Consensus | Consensus Range | Actual | Previous | Revised | |
---|---|---|---|---|---|
Month over Month | 0.1% | -0.1% to 0.2% | 0.3% | -0.1% | -0.3% |
Year over Year | 3.8% | 5.2% | 4.4% |
Highlights
Total private spending on residential construction is down 0.2 in March from February due to a 0.8 percent decline in single-family home building. However, spending on multi-unit construction is up 0.4 percent and up 0.3 percent on home improvement (total private residential spending less single- and multi-unit spending). The single-family sector for new homes continues to lag the multi-unit segment. At a time of higher mortgage rates, multi-units are more affordable entry points for first-time home buyers and/or renters who are looking to lock in monthly housing costs. Current mortgage holders are opting to renovate and repair rather than up- or downgrade their current units.
Among nonresidential construction, spending on manufacturing properties continues strong with a 4.6 percent month-over-month increase in March and a big 62.5 percent rise from a year earlier.
Public construction is up 0.2 percent in March from February and up 15.0 percent from a year earlier. Some of this is higher costs for construction, but some is investment in infrastructure. However, the large highway and streets sector shows spending down 0.1 percent month-over-month, although it is up 21.4 percent compared to March 2022.

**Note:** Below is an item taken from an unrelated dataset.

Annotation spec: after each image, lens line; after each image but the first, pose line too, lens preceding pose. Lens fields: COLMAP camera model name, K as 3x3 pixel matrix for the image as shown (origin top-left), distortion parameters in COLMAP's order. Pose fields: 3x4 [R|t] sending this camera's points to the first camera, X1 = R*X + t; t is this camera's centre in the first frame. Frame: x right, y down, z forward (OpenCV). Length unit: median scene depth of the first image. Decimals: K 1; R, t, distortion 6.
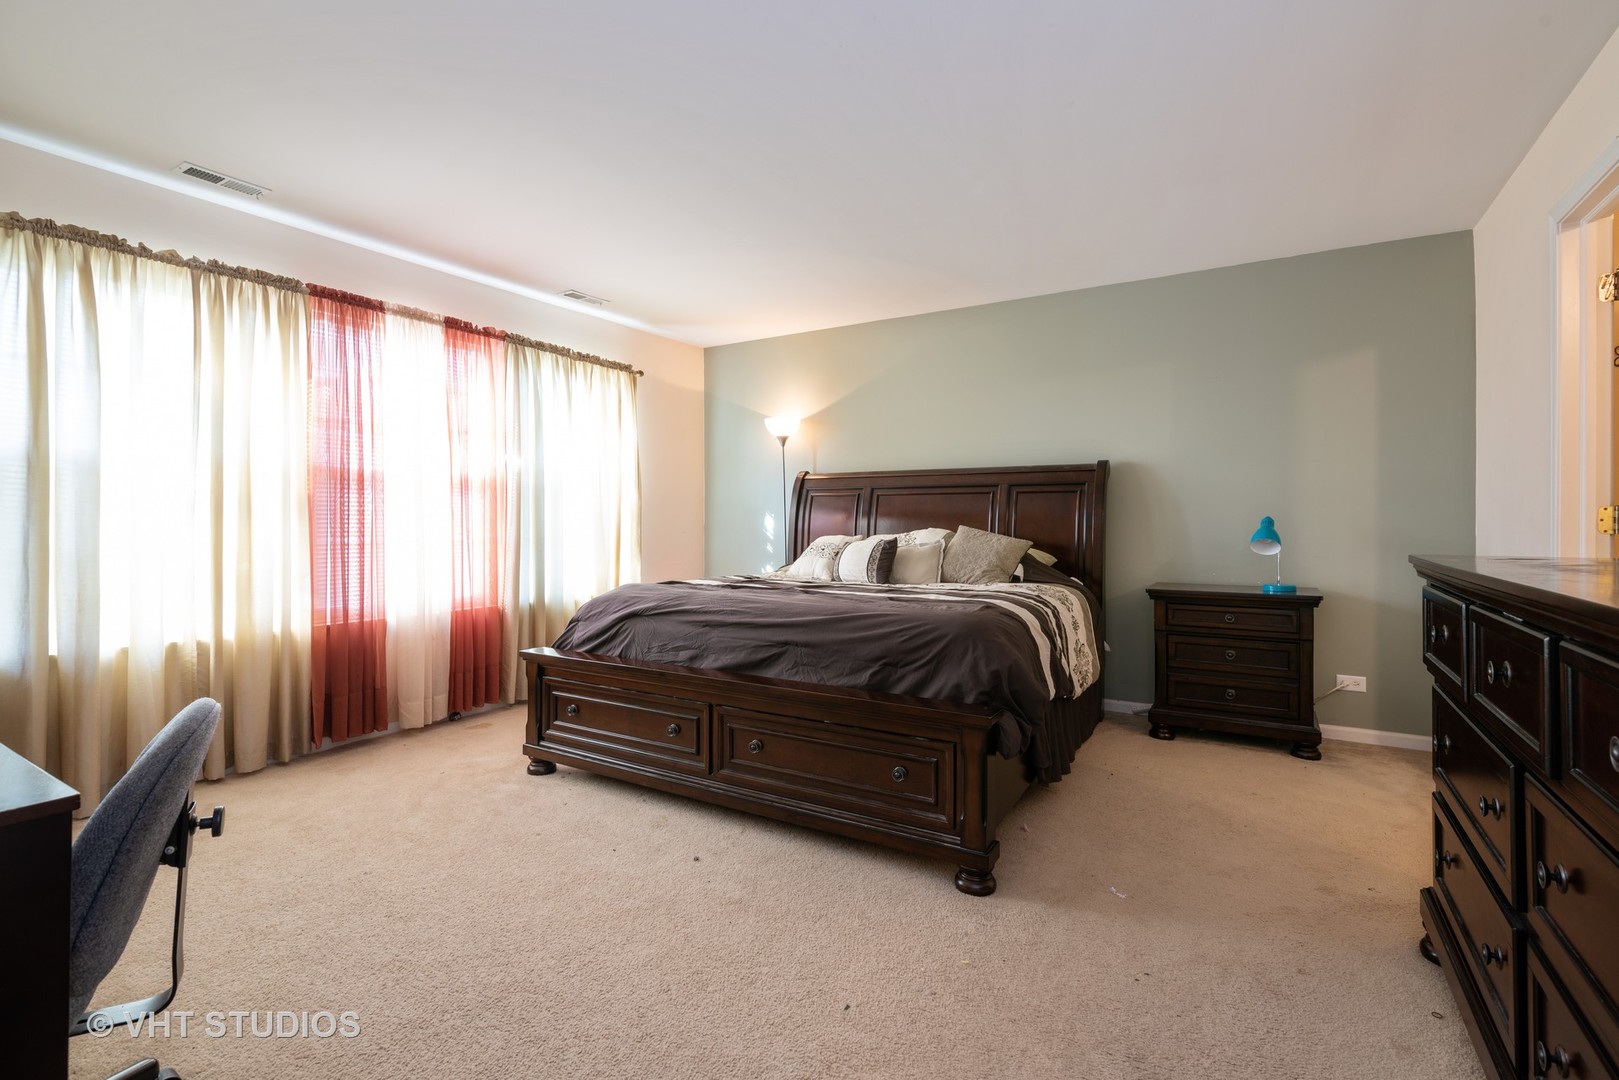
lens RADIAL K [[751.6, 0, 801.9], [0, 751.6, 529.6], [0, 0, 1]] dist [0.000275, -0.000316]
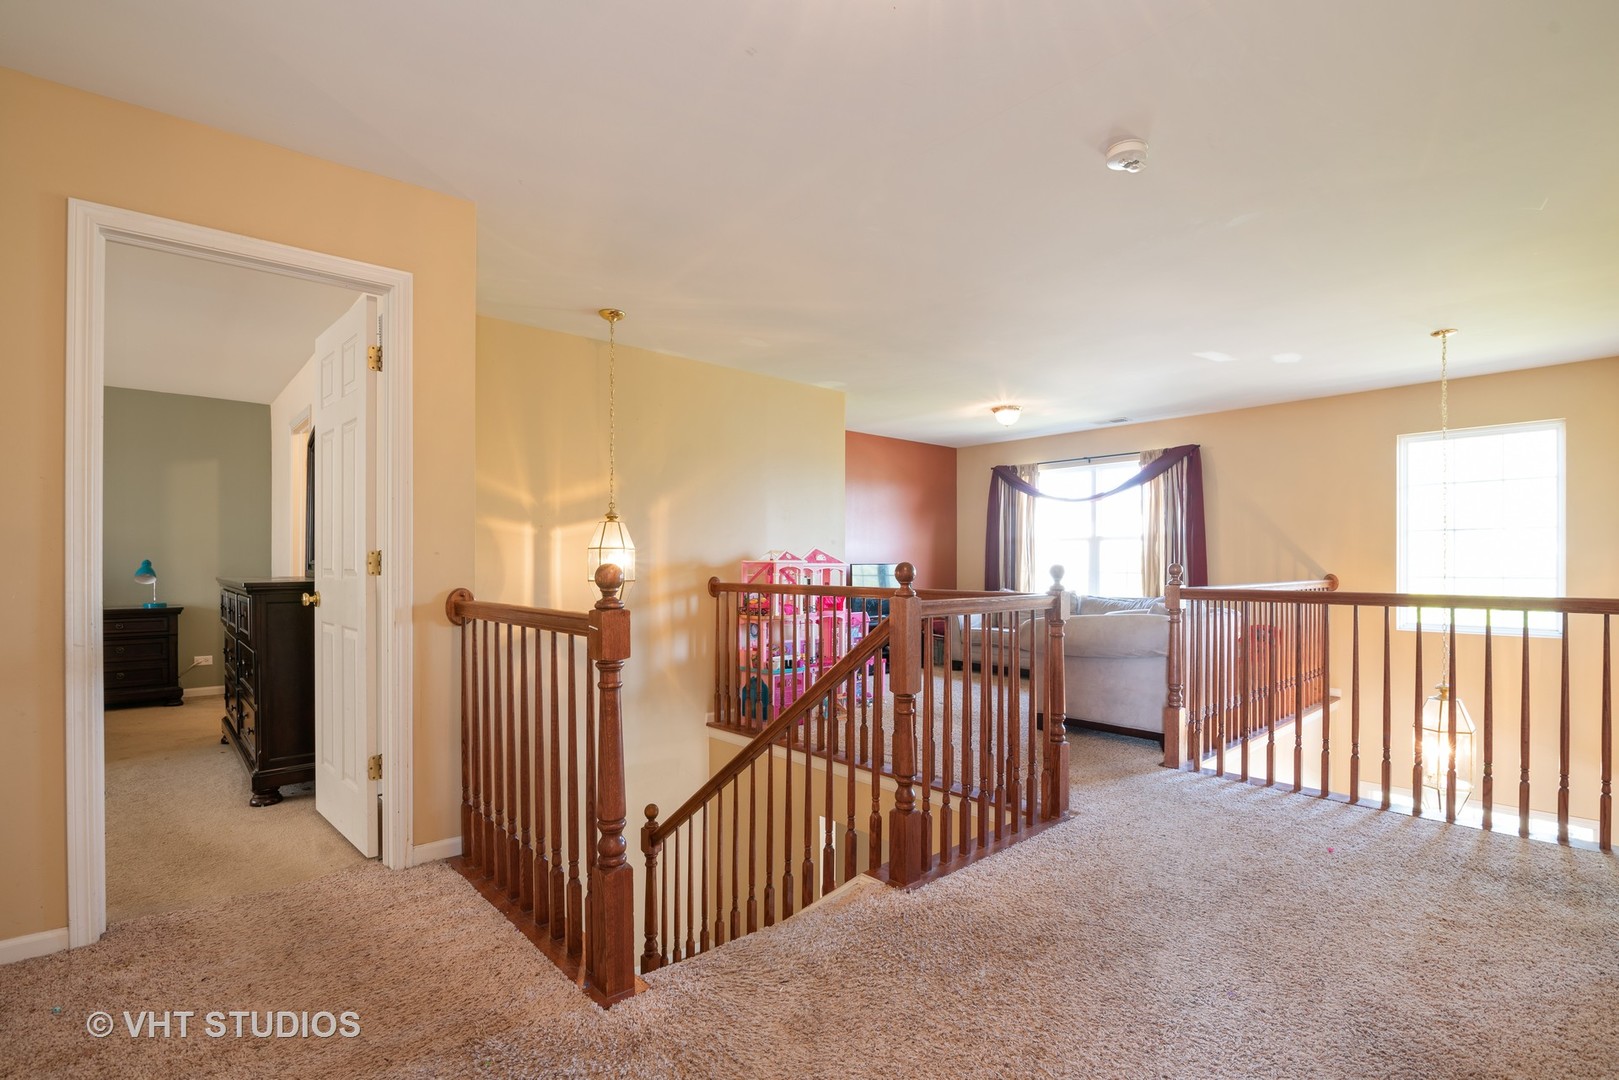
lens RADIAL K [[751.6, 0, 802.4], [0, 751.6, 555.3], [0, 0, 1]] dist [0.000275, -0.000316]
pose [[0.285188, 0.004499, 0.958461, -0.498560], [0.006463, 0.999957, -0.006617, -0.007525], [-0.958450, 0.008082, 0.285147, -0.767148]]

Market Consensus Before Announcement
Definition
Description
Businesses only put money into the construction of new factories or offices when they are confident that demand is strong enough to justify the expansion. The same goes for individuals making the investment in a home.
A portion of construction spending is related to government projects such as education buildings as well a highways and streets. While investors are more concerned with private construction spending, the government projects put money in the hands of laborers who then have more money to spend on goods and services.
On a technical note, construction outlays for private residential, private nonresidential, and government are key inputs into three components of GDP--residential investment, nonresidential structures investment, and the structures portion of government expenditures.
That is why construction spending is a good indicator of the economy's momentum.